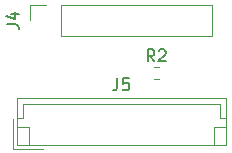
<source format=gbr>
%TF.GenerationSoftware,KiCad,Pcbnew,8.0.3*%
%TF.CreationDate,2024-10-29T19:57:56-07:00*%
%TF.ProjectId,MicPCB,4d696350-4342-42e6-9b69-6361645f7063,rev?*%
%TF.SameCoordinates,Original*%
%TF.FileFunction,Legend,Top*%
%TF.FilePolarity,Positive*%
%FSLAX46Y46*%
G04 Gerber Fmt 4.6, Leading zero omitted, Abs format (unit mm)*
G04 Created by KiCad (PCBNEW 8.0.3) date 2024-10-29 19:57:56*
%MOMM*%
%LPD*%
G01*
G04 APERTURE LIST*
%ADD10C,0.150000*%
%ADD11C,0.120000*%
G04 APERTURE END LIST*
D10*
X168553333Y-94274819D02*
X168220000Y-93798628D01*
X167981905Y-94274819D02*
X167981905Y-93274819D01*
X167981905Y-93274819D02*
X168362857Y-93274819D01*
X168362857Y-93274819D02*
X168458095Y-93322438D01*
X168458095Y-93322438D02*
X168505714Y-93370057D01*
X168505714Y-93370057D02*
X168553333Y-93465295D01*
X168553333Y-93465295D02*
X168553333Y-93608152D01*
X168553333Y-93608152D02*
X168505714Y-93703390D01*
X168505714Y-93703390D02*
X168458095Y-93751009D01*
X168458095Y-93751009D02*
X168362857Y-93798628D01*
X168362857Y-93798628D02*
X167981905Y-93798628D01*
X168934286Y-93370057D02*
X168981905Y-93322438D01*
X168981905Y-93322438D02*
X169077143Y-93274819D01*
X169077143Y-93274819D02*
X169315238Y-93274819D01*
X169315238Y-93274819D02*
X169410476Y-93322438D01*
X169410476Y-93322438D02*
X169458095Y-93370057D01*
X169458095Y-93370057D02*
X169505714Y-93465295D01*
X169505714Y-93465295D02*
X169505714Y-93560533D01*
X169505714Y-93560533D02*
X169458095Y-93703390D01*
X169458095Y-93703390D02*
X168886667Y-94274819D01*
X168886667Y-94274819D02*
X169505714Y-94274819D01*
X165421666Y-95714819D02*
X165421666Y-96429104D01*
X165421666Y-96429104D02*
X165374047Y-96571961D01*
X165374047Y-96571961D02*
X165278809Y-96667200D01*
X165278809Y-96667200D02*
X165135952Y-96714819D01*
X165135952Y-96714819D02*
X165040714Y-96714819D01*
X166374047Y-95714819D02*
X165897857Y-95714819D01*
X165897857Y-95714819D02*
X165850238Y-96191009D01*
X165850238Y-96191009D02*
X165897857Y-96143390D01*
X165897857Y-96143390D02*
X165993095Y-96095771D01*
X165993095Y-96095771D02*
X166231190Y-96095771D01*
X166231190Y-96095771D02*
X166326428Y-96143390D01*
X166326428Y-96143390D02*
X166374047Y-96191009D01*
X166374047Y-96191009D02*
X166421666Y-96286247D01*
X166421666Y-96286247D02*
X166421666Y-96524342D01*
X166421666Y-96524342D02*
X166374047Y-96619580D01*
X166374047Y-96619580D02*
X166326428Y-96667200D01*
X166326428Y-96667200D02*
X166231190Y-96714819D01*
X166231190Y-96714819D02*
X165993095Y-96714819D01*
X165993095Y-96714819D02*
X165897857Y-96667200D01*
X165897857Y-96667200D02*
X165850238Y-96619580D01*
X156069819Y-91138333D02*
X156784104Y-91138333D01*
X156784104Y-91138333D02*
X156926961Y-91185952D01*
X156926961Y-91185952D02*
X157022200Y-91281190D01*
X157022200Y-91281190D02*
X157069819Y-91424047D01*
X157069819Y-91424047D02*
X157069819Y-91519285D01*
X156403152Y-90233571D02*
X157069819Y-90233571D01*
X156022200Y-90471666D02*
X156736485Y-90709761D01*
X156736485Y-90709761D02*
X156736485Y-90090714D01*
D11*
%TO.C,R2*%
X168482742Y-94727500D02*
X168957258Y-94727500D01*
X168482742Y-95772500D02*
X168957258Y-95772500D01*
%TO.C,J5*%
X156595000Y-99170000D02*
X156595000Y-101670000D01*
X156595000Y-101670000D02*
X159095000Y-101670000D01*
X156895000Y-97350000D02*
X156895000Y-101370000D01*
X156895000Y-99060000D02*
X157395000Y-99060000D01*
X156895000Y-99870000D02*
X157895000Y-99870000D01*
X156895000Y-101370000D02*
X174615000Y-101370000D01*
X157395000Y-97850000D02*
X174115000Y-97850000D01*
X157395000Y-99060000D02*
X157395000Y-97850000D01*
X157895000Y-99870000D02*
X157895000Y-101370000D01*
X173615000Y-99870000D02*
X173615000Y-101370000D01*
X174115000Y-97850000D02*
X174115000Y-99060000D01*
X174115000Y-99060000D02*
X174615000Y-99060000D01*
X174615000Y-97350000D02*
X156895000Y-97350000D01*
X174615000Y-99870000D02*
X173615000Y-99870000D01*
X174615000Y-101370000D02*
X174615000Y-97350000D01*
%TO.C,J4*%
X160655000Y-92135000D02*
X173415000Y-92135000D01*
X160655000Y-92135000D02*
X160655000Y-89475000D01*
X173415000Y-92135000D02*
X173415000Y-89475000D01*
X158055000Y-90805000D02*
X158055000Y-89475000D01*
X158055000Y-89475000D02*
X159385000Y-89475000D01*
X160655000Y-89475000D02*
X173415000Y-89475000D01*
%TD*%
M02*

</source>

====

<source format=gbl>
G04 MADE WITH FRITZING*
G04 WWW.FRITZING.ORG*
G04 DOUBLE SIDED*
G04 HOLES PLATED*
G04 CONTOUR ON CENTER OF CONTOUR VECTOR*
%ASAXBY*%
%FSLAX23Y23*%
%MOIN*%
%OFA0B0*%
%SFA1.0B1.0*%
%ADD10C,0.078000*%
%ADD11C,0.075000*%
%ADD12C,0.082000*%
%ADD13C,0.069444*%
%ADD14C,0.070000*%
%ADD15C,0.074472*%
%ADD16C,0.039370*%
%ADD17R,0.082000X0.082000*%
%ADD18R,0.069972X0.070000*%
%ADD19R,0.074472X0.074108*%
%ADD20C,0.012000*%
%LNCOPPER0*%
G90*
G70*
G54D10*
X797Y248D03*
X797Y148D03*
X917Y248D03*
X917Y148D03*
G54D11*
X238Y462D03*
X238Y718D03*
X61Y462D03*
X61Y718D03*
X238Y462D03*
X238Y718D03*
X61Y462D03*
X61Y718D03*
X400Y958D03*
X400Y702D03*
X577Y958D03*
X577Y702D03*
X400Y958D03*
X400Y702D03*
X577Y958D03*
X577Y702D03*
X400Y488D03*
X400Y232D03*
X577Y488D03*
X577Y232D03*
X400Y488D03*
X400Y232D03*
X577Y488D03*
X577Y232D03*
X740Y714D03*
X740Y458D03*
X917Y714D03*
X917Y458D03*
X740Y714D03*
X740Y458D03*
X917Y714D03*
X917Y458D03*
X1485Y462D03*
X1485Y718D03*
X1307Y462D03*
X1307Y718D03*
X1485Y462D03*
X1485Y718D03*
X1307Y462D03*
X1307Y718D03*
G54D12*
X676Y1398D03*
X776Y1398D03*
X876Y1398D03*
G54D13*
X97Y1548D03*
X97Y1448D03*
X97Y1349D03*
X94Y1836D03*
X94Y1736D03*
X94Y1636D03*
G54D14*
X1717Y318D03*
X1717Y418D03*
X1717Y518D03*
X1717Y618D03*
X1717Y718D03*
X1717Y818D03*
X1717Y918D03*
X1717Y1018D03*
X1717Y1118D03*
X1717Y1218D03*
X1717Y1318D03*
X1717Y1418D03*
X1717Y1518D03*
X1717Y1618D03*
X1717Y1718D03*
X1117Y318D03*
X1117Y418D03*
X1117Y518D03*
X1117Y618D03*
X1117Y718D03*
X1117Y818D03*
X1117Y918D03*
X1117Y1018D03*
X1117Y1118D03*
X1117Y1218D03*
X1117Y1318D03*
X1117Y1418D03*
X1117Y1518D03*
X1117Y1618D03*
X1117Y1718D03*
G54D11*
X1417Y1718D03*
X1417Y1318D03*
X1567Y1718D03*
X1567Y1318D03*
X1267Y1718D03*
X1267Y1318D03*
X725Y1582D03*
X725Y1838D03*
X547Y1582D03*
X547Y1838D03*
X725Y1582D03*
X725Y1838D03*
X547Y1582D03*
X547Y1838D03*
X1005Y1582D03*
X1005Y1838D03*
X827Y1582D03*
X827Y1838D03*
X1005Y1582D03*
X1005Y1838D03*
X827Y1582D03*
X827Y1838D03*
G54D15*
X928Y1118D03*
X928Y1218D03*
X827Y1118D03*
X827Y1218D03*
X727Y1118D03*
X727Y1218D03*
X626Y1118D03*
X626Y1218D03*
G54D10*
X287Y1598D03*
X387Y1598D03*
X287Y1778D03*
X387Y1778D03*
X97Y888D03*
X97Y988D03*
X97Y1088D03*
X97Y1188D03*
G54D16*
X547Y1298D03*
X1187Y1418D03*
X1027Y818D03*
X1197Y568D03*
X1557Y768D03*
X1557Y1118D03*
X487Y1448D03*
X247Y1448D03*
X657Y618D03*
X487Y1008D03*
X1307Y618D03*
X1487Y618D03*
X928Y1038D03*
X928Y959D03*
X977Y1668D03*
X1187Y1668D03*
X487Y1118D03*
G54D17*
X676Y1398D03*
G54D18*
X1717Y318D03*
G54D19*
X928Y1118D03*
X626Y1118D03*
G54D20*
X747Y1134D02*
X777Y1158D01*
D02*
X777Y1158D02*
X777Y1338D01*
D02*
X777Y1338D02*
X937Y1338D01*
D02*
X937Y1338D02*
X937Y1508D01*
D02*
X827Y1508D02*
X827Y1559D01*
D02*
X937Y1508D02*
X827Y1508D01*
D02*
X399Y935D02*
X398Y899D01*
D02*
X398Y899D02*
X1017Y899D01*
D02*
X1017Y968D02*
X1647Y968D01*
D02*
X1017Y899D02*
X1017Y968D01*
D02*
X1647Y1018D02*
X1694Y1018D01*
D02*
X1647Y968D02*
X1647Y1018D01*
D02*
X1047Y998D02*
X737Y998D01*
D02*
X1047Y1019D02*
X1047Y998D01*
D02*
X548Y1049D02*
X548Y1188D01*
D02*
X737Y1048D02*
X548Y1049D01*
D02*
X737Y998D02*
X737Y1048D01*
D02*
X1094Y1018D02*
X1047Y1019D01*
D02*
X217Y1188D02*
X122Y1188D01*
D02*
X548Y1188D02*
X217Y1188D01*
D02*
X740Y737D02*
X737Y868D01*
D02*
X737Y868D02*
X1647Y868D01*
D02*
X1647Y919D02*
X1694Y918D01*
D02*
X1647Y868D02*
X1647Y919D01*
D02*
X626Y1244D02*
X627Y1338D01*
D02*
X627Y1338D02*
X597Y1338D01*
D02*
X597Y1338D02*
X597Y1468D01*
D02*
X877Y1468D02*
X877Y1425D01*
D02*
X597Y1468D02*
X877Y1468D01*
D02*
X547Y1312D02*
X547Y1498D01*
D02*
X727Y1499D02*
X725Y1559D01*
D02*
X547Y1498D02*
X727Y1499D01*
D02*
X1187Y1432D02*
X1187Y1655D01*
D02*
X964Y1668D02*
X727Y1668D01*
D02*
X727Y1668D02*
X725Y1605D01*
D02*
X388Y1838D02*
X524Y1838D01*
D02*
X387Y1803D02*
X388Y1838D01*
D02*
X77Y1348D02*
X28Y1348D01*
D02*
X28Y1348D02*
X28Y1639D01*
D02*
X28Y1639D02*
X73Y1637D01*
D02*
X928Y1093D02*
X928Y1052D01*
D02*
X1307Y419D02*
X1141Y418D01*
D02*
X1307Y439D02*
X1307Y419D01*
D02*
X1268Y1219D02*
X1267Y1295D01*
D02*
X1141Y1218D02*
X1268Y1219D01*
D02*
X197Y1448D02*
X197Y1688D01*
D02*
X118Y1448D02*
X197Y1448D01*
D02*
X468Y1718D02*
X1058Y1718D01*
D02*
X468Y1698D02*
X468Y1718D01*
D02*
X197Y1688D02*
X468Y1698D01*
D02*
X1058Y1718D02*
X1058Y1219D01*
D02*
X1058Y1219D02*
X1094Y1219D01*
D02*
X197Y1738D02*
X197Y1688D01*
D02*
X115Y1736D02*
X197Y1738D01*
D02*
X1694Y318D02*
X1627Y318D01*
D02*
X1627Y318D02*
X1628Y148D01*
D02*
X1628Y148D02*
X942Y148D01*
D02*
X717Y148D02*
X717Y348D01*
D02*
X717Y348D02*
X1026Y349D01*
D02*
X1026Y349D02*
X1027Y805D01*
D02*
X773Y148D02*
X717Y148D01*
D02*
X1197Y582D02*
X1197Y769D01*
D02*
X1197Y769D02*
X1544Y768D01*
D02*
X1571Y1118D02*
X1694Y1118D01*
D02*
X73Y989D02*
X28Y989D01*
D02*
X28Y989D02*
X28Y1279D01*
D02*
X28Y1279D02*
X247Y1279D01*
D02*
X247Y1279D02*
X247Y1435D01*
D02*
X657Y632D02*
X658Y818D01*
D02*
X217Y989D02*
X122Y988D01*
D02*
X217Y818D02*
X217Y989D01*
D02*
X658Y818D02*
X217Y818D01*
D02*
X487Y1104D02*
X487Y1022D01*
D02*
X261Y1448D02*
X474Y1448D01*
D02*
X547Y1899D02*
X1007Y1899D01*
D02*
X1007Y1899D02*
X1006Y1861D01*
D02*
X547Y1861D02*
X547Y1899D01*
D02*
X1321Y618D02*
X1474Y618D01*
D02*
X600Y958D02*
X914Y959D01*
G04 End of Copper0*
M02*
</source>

====

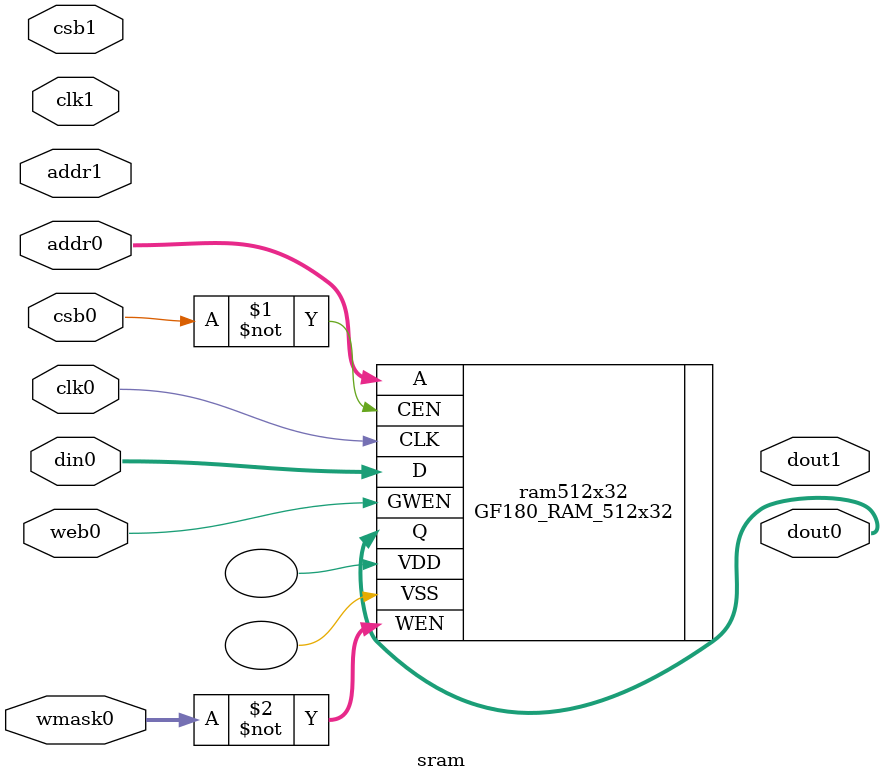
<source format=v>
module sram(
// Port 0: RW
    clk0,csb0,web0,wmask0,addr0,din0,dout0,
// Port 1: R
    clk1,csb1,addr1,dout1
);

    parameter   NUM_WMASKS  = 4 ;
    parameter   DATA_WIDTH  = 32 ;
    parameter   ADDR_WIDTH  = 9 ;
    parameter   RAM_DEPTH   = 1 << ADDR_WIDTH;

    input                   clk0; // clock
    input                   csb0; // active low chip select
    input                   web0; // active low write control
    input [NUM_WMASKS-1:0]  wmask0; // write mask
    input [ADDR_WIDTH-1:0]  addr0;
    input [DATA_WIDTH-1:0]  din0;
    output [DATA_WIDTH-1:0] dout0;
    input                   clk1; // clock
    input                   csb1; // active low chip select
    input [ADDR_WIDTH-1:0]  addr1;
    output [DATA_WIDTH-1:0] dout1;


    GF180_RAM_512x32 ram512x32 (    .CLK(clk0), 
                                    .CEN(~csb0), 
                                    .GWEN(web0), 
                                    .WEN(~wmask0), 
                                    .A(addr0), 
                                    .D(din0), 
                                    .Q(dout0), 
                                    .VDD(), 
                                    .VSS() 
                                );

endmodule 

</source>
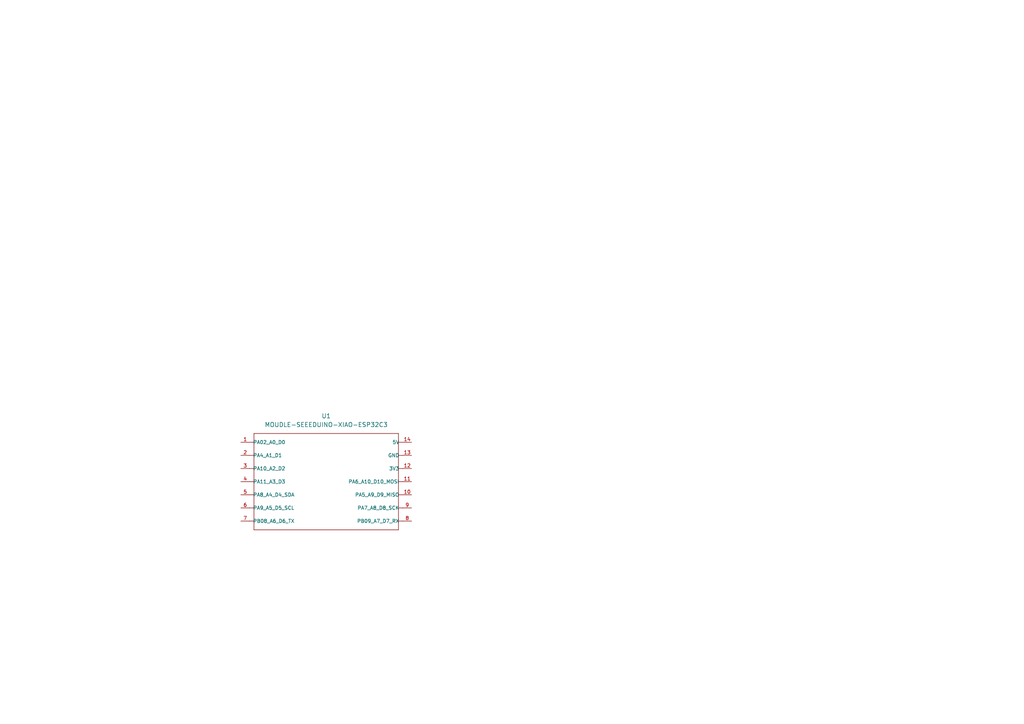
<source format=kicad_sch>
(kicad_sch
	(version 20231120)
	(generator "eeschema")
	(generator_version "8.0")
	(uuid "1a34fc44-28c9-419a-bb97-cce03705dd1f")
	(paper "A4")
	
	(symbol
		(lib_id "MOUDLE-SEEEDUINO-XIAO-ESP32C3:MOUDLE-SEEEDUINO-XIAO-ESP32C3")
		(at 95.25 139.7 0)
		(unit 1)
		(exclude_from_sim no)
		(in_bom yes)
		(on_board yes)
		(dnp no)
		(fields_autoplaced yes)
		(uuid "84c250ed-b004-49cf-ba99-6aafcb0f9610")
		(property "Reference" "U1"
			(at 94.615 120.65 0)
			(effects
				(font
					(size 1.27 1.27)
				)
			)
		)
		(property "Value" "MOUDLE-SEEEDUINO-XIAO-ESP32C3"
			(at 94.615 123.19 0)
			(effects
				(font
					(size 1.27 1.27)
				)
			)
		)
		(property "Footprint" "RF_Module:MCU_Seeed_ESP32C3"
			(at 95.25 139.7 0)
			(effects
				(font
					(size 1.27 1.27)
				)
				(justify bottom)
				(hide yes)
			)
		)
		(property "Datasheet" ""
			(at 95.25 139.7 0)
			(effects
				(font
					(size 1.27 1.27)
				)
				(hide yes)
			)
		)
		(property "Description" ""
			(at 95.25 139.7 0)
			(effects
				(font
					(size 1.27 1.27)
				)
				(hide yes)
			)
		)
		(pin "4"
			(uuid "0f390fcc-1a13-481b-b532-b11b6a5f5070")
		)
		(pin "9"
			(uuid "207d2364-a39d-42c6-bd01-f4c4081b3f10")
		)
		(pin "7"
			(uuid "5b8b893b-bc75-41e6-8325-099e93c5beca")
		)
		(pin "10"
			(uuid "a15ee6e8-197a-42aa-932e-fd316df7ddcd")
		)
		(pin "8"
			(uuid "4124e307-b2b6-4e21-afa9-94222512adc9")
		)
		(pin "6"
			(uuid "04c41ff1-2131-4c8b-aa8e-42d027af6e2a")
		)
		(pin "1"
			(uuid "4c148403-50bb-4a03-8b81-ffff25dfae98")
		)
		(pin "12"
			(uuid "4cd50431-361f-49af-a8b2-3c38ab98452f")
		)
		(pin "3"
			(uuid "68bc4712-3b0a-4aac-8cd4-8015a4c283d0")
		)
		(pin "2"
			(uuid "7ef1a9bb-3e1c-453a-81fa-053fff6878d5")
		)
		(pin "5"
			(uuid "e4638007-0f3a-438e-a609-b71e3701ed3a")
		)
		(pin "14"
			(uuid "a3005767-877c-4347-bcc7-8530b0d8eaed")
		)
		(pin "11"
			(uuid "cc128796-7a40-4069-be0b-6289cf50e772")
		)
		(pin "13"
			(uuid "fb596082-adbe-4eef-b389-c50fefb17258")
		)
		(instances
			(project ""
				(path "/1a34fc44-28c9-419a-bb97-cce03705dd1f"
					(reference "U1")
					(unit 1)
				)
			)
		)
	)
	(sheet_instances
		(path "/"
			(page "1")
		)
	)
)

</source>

====

▶ Your objective: Produce only the lines from the line containing "X1117Y518D03*" through the line containing "X928Y1038D03*", inclusive of both, exactly as they stand in the entries above.

▶ Output of the exercise:
X1117Y518D03*
X1117Y618D03*
X1117Y718D03*
X1117Y818D03*
X1117Y918D03*
X1117Y1018D03*
X1117Y1118D03*
X1117Y1218D03*
X1117Y1318D03*
X1117Y1418D03*
X1117Y1518D03*
X1117Y1618D03*
X1117Y1718D03*
G54D11*
X1417Y1718D03*
X1417Y1318D03*
X1567Y1718D03*
X1567Y1318D03*
X1267Y1718D03*
X1267Y1318D03*
X725Y1582D03*
X725Y1838D03*
X547Y1582D03*
X547Y1838D03*
X725Y1582D03*
X725Y1838D03*
X547Y1582D03*
X547Y1838D03*
X1005Y1582D03*
X1005Y1838D03*
X827Y1582D03*
X827Y1838D03*
X1005Y1582D03*
X1005Y1838D03*
X827Y1582D03*
X827Y1838D03*
G54D15*
X928Y1118D03*
X928Y1218D03*
X827Y1118D03*
X827Y1218D03*
X727Y1118D03*
X727Y1218D03*
X626Y1118D03*
X626Y1218D03*
G54D10*
X287Y1598D03*
X387Y1598D03*
X287Y1778D03*
X387Y1778D03*
X97Y888D03*
X97Y988D03*
X97Y1088D03*
X97Y1188D03*
G54D16*
X547Y1298D03*
X1187Y1418D03*
X1027Y818D03*
X1197Y568D03*
X1557Y768D03*
X1557Y1118D03*
X487Y1448D03*
X247Y1448D03*
X657Y618D03*
X487Y1008D03*
X1307Y618D03*
X1487Y618D03*
X928Y1038D03*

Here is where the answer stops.